The Metropolitan Police Deputy Commissioner has u-turned over his acceptance of PC Andrew Birks’ resignation and suspended him, following pressure from Sean Rigg’s family, the IPCC and the charity Inquest.
Rigg’s family said they were “livid” when the Met accepted PC Birks’ resignation, as it would mean he could avoid scrutiny in a fresh investigation into the death of Sean Rigg in custody in 2008.
Marcia Rigg, Sean’s sister, said: “The Rigg family is relieved that the Commissioner has seen sense to suspend PC Birks and reverse his resignation, so that he can face disciplinary investigations, and possible gross misconduct charges depending on what is found.
“The Commissioner should now take the opportunity to suspend all the other key officers including the custody sergeant to ensure all comply with the independent disciplinary investigation by the IPCC.”
Birks was due to step down as an officer tomorrow (June 1), but the Met have now intervened after the Rigg family threatened to bring legal action against them.
A spokesperson for the Met said this afternoon: “In light of the public interest in this case, the need for public confidence in the accountability of police officers and in the interests of allowing a full reinvestigation to be most effectively carried out the MPS has now suspended the officer.”
“Following the suspension of the officer the MPS has reconsidered his resignation request and the Deputy Commissioner has decided to rescind his resignation.”

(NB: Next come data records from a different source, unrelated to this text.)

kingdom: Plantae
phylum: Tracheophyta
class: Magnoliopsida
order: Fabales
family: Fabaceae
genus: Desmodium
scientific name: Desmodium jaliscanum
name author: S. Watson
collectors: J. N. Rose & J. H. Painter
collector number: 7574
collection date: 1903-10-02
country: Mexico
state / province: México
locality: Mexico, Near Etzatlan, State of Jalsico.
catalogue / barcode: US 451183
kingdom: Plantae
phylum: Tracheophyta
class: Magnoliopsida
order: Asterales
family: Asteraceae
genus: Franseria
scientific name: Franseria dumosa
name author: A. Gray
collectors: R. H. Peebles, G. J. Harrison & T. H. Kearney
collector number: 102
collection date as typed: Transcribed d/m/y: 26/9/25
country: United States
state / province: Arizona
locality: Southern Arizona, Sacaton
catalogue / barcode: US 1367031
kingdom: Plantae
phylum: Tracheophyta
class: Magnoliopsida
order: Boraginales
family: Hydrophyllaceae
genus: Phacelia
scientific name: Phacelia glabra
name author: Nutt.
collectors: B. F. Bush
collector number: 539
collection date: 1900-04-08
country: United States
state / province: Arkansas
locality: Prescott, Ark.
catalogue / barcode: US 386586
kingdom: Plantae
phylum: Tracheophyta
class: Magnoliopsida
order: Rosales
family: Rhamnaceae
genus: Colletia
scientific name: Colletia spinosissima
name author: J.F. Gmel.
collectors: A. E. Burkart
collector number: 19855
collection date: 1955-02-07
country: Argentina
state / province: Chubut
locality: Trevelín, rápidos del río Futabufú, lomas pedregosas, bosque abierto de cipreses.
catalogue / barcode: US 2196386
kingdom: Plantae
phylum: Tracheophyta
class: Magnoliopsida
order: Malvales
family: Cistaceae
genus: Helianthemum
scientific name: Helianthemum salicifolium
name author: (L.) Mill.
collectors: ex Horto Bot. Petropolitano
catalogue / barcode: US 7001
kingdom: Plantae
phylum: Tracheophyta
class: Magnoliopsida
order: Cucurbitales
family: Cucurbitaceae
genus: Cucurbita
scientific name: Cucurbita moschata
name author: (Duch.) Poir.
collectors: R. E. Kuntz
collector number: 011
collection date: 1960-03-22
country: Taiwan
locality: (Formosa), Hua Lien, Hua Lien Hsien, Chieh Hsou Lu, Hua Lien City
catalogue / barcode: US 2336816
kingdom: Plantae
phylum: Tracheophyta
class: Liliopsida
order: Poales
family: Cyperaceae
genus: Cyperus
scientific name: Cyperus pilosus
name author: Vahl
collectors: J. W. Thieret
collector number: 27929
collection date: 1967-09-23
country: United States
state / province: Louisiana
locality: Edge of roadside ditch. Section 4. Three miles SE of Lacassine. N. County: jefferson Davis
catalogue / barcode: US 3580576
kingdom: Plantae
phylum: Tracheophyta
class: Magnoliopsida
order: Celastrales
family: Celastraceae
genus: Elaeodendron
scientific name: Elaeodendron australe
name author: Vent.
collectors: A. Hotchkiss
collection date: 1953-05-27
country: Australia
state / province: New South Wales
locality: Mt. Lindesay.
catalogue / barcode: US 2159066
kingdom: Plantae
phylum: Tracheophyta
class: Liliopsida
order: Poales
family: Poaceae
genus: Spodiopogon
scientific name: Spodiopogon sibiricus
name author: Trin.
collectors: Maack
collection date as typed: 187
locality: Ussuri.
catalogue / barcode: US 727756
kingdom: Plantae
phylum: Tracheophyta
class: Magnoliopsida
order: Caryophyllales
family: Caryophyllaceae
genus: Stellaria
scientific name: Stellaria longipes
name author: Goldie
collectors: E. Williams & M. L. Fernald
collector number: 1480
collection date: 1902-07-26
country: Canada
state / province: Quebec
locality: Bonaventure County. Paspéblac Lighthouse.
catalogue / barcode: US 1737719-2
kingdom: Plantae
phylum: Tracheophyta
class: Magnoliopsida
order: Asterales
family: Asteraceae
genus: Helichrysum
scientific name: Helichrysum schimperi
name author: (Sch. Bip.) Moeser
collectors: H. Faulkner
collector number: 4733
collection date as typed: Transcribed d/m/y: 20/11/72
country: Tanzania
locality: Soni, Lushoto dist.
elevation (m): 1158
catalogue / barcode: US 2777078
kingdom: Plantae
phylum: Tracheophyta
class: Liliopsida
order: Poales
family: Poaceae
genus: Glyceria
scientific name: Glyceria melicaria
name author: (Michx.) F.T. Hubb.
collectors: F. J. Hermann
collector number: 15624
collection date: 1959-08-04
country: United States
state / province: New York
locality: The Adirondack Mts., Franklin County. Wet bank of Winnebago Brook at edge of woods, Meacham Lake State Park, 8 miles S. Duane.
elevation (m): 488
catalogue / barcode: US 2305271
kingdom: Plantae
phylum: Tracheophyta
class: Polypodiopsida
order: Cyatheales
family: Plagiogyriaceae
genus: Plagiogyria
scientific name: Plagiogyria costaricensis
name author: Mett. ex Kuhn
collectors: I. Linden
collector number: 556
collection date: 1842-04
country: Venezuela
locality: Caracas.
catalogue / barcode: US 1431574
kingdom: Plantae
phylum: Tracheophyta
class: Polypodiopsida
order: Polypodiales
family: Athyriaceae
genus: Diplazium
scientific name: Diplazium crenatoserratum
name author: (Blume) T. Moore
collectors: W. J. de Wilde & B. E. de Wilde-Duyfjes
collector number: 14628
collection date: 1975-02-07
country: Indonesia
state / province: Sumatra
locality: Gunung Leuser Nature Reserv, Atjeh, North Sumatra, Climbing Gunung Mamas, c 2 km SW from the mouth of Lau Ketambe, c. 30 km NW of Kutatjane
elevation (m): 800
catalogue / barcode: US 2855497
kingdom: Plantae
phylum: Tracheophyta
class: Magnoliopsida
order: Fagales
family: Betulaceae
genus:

The Rigg family and Inquest, who have been working with them to get justice for Sean since 2008, also called for the government to change the law to stop officers resigning to avoid being held to account.
Deborah Coles, the co-director of Inquest, said: “It should not be dependent on the tenacity of a bereaved family and their legal team to ensure that the police are properly held to account for deaths in their custody and are not able to frustrate the justice process in this way.”
PC Birks had his resignation accepted by the Met Chief Commissioner on April 12, despite police watchdog the IPCC serving a Court Order to re-open investigations into him and other officers over possible misconduct in their treatment of Sean Rigg.
The IPCC move followed an independent inquest at Southwark Crown Court, which found that police officers had used an unsuitable amount of force when restraining the musician, who suffered from schizophrenia.
Sean Rigg died of a cardiac arrest in the caged holding area of Brixton Police Station in August 2008, after police officers restrained him in the prone position for more than 8 minutes.
The Met now admit the original investigation was flawed, and the IPCC say that Birks and the other officers involved in the arrest, including Sergeant White and PCs Harratt, Glasson and Forward, may face gross misconduct charges.
Two of PC Birks’ colleagues have been arrested by the CPS on suspicion of perjury and perverting the course of justice during the first investigation.
During the Southwark Crown Court inquest, PC Birks denied having “wasted valuable minutes trying to cover-up” Rigg’s maltreatment after his collapse.